Mercure galant, décembre 1686 (première partie) [tome 17], p. 156-157, 162

 

Je ne sçay, Madame, si je vous ay mandé, que les Dames Chanoinesses de Bouxfier en Lorraine ayant tenu Chapitre, y avoient élu pour leur Abbesse Madame Anne de Simiane de Moncha, Chanoinesse de Remiremont, que son mérite rend aussi considérable que sa naissance. [...] [On reprend ici les circonstances de son élection et la description des cérémonies organisées à cette occasion à l'issue desquelles :] [...]

 

On chanta le Te Deum, où une belle Simphonie se fit entendre aussi bien à la Messe qui fut célébrée ensuite. Au sortir de l'Eglise, toutes les Dames [menèrent la nouvelle Abbesse] dans sa Maison, & elle leur donna un repas très magnifique.

[Etablissement de l’Académie royale d’Angers, avec les particulariez d'une Feste qui a esté faite dans la mesme Ville le jour qu'on y a élevé un Buste à la gloire du Roy] §

Mercure galant, décembre 1686 (première partie) [tome 17], p. 162-211

Il y a des choses d’un certain poids, qui peuvent se faire attendre. Le détail de ce qui s’est fait à l’Etablissement de l’Academie Royale d’Angers est de ce nombre. Je vous le promets depuis quelques mois, & enfin je vous tiens parole d’une maniere qui vous recompensera du retardement. La Relation que j’en ay receuë, non seulement en contient jusques aux moindres circonstances mais elle enferme les particularitez d’une Feste qui a esté faite dans la Ville pour une Statuë qu’on a élevée au Roy. Cette Relation qui est tres-exacte, est d’ailleurs bien mieux écrite qu’elle ne l’auroit esté, s’il m’eust fallu la dresser sur des Memoires envoyez sans ordre, Elle m’a esté donnée en ces termes.

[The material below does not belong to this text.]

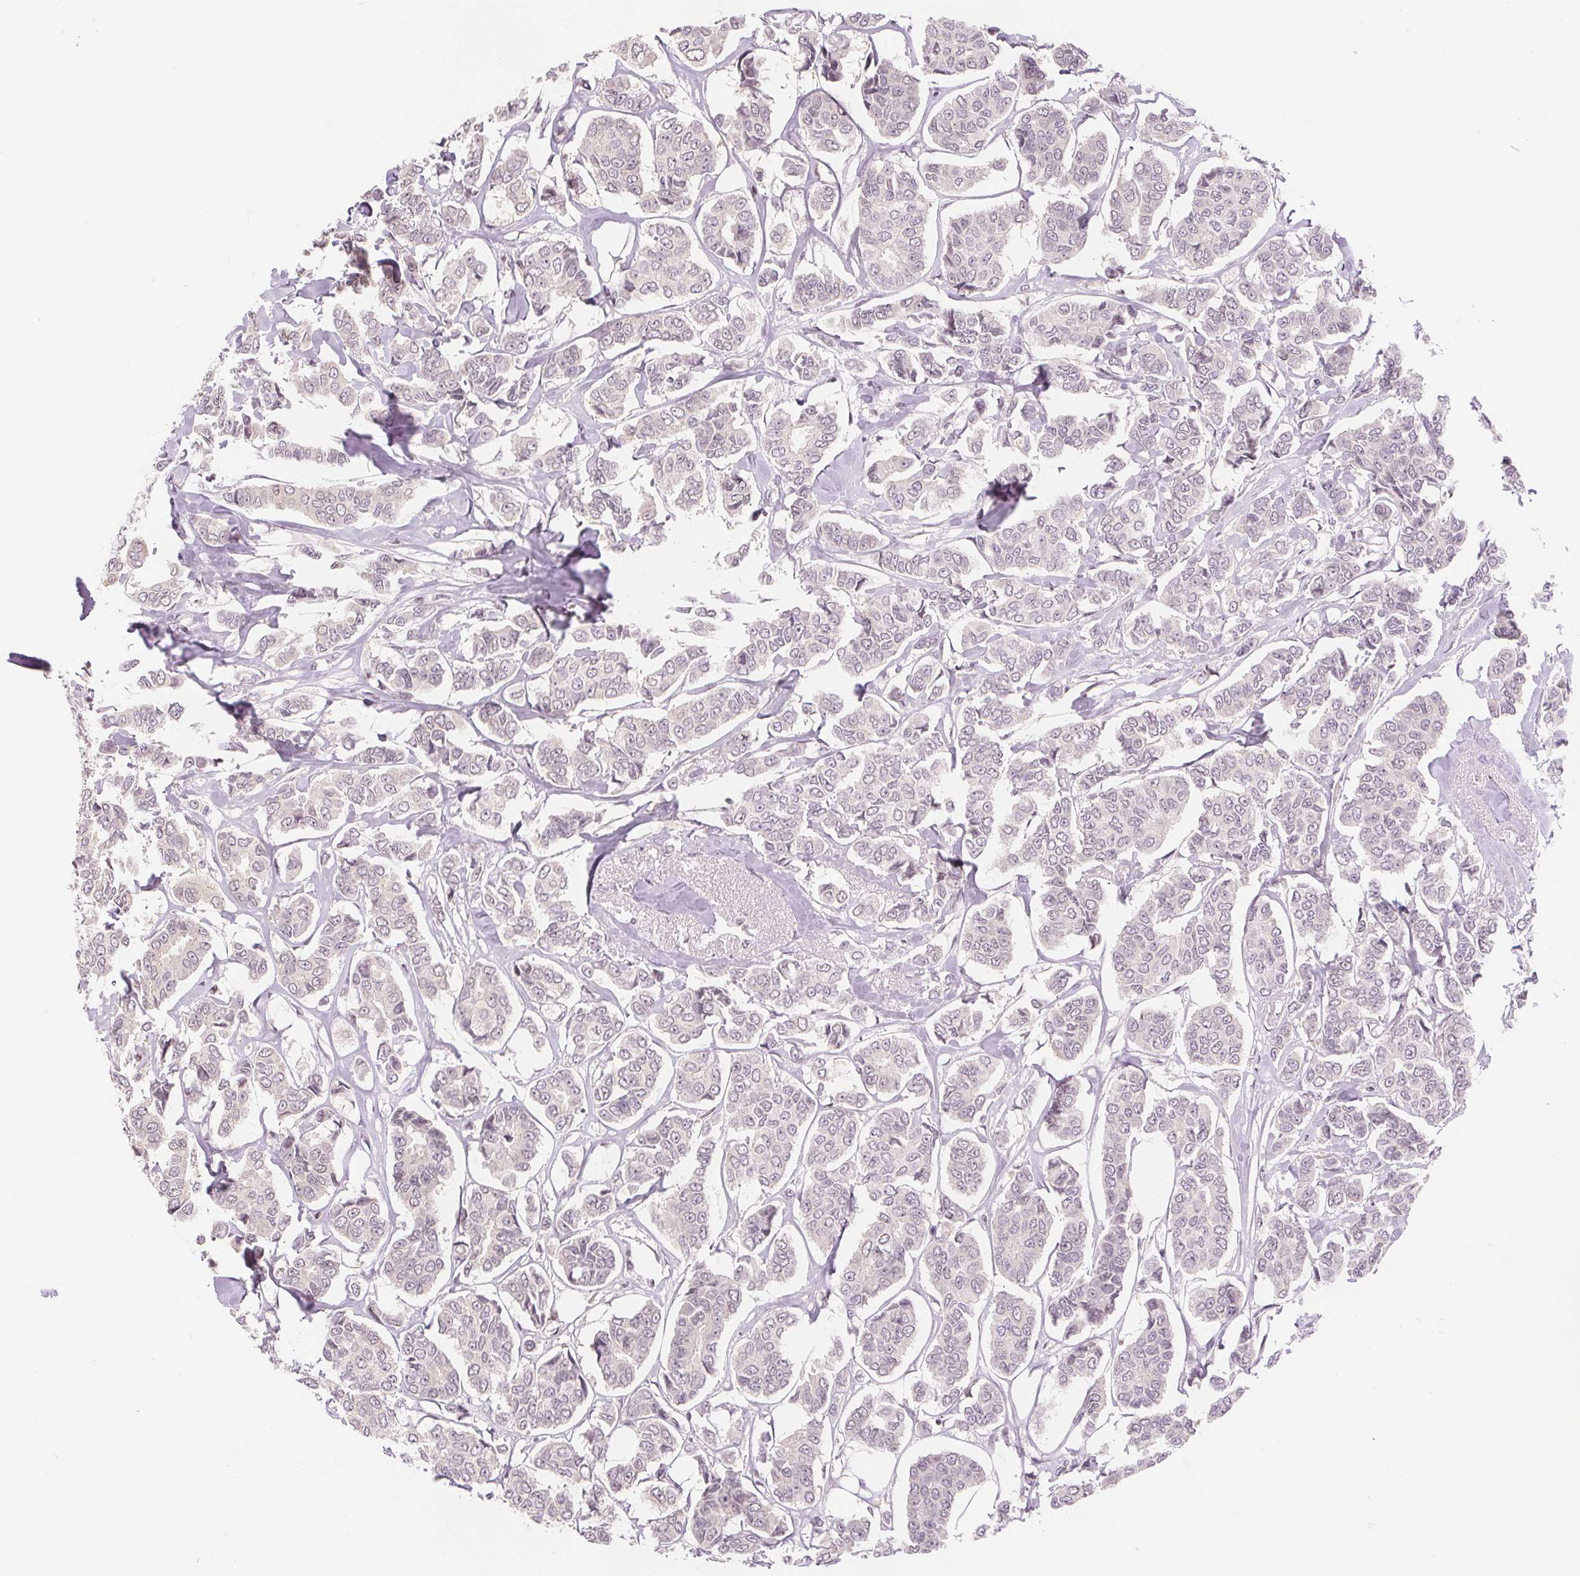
{"staining": {"intensity": "negative", "quantity": "none", "location": "none"}, "tissue": "breast cancer", "cell_type": "Tumor cells", "image_type": "cancer", "snomed": [{"axis": "morphology", "description": "Duct carcinoma"}, {"axis": "topography", "description": "Breast"}], "caption": "High power microscopy image of an immunohistochemistry image of infiltrating ductal carcinoma (breast), revealing no significant staining in tumor cells.", "gene": "DEK", "patient": {"sex": "female", "age": 94}}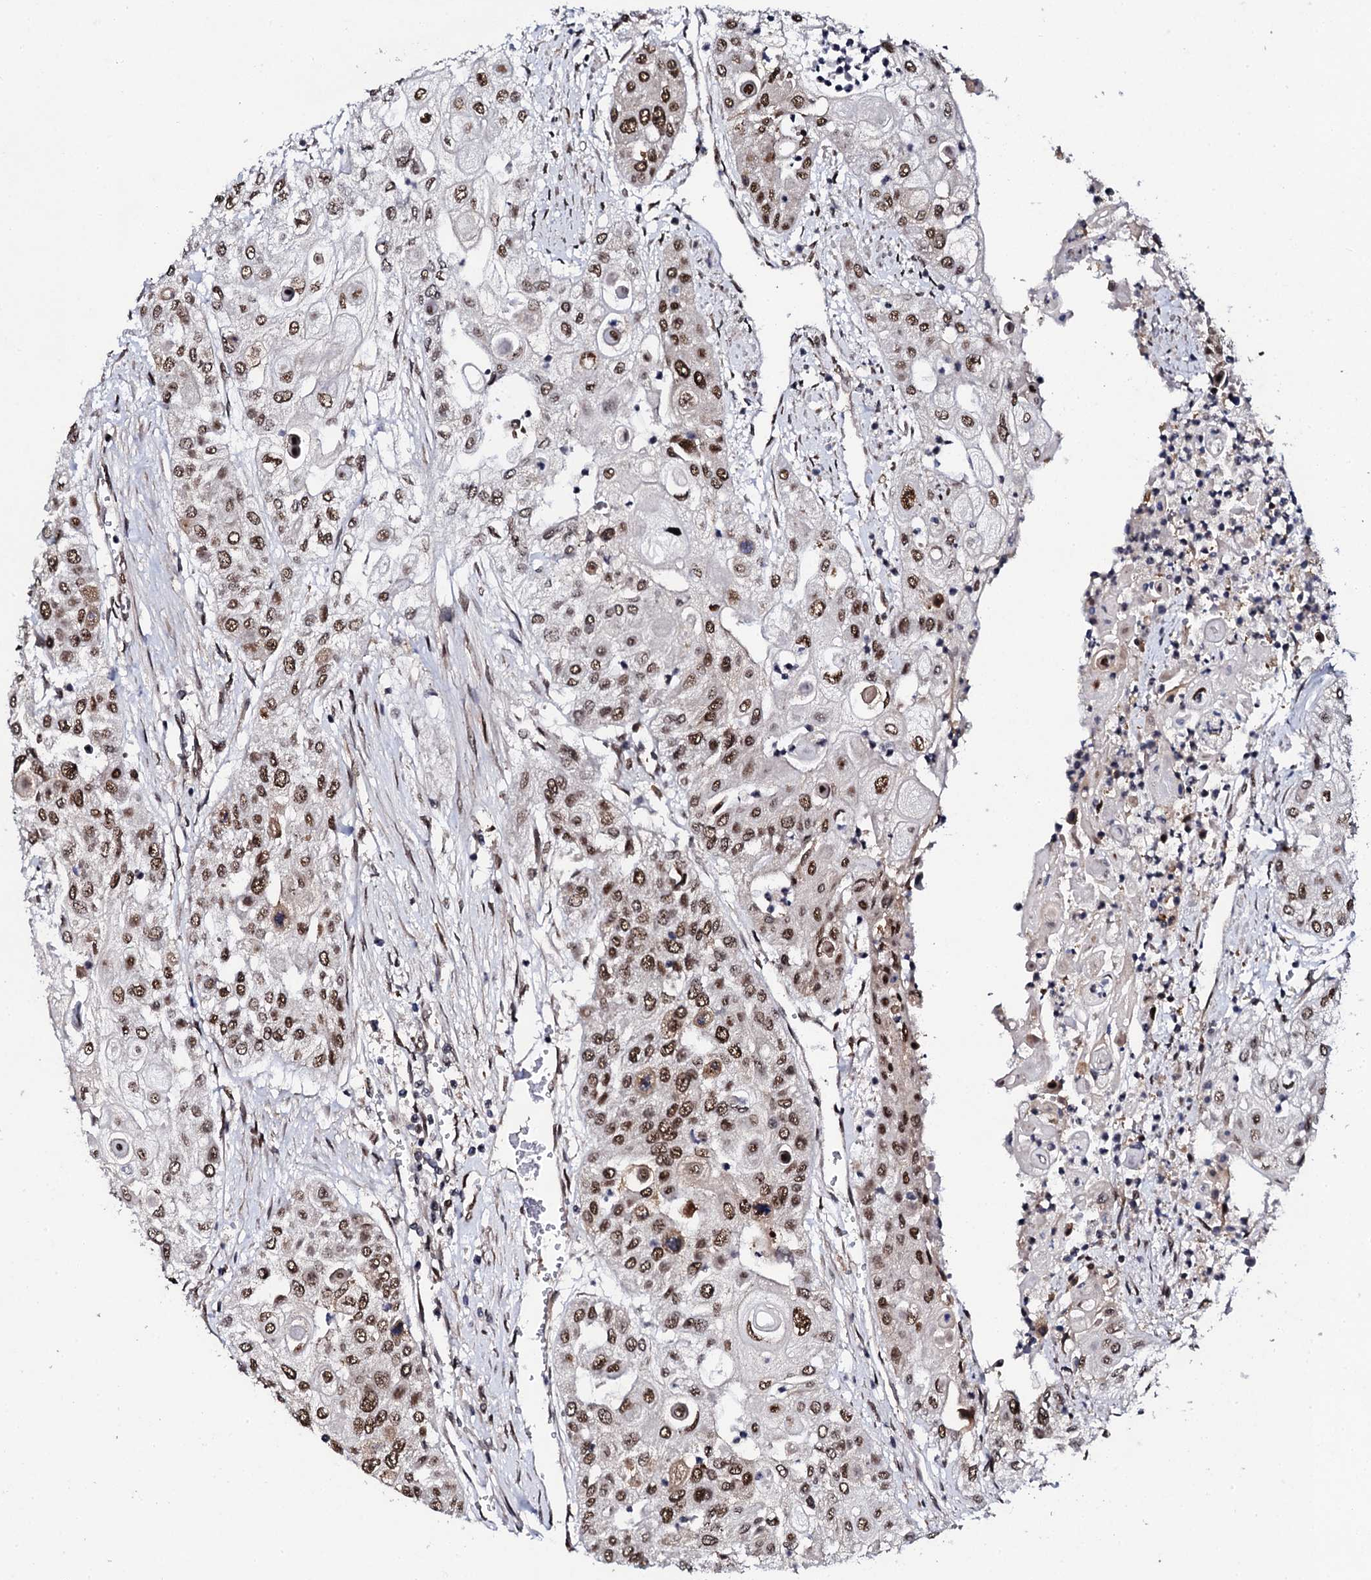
{"staining": {"intensity": "moderate", "quantity": ">75%", "location": "nuclear"}, "tissue": "urothelial cancer", "cell_type": "Tumor cells", "image_type": "cancer", "snomed": [{"axis": "morphology", "description": "Urothelial carcinoma, High grade"}, {"axis": "topography", "description": "Urinary bladder"}], "caption": "A brown stain highlights moderate nuclear positivity of a protein in urothelial carcinoma (high-grade) tumor cells. The staining was performed using DAB to visualize the protein expression in brown, while the nuclei were stained in blue with hematoxylin (Magnification: 20x).", "gene": "CSTF3", "patient": {"sex": "female", "age": 79}}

La Province d’Anjou n’a pas seulement esté favorisée par la Nature de tout ce qui peut contribuer à la rendre une des plus agreables, & des plus fertiles du Royaume, elle est encore plus recommandable par un tres-grand nombre d’hommes Sçavans qu’elle a produits dans tous les Siecles ; & la subtilité de son climat semble s’estre communiquée jusqu’aux esprits de ses Habitans. L’inclination naturelle des Angevins pour les Sciences, obligea l’un de leurs Ducs d’établir dans la Ville d’Angers une Université, qui a toûjours esté comme une pepiniere de grands Personnages, & que les Rois de France ont depuis honorez de grands Privileges, en des termes si pleins d’estime pour le Genie des Peuples de cette Ville, que si dans la suite ils ont répondu à l’opinion qu’on avoit conceuë de leur merite, on peut croire qu’ils y ont esté portez autant par le desir de se rendre dignes des loüanges de leurs Princes, que par leur propre inclination. Ceux qui habitent aujourd’huy cette Province n’ont point dégeneré de la vertu de leurs Ancestres. Ils ont conservé la mesme ardeur, & les mesmes dispositions pour les plus hautes connoissances ; mais comme sous un Regne aussi florissant que celuy du Roy on ne sçauroit rien souffrir qui ne soit dans la derniere perfection, ils n’ont pas crû pouvoir y parvenir, s’ils ne joignoient à leurs Etudes le secours des Conferences Academiques, également propres à former les esprits par la communication de leurs connoissances & de leurs lumieres, & à leur inspirer cette noble émulation, qui les entretient dans un travail plus assidu. Sa Majesté qui favorise avec une extrême bonté tout ce qui peut rendre les Peuples plus heureux, accorda sans peine l’établissement d’une Academie de belles Lettres dans la Ville d’Angers, à la priere que luy en firent Mr le Comte d’Armagnac, Grand Ecuyer de France, & Gouverneur de la Province d’Anjou, & Mr de Chasteauneuf, Secretaire d’Etat.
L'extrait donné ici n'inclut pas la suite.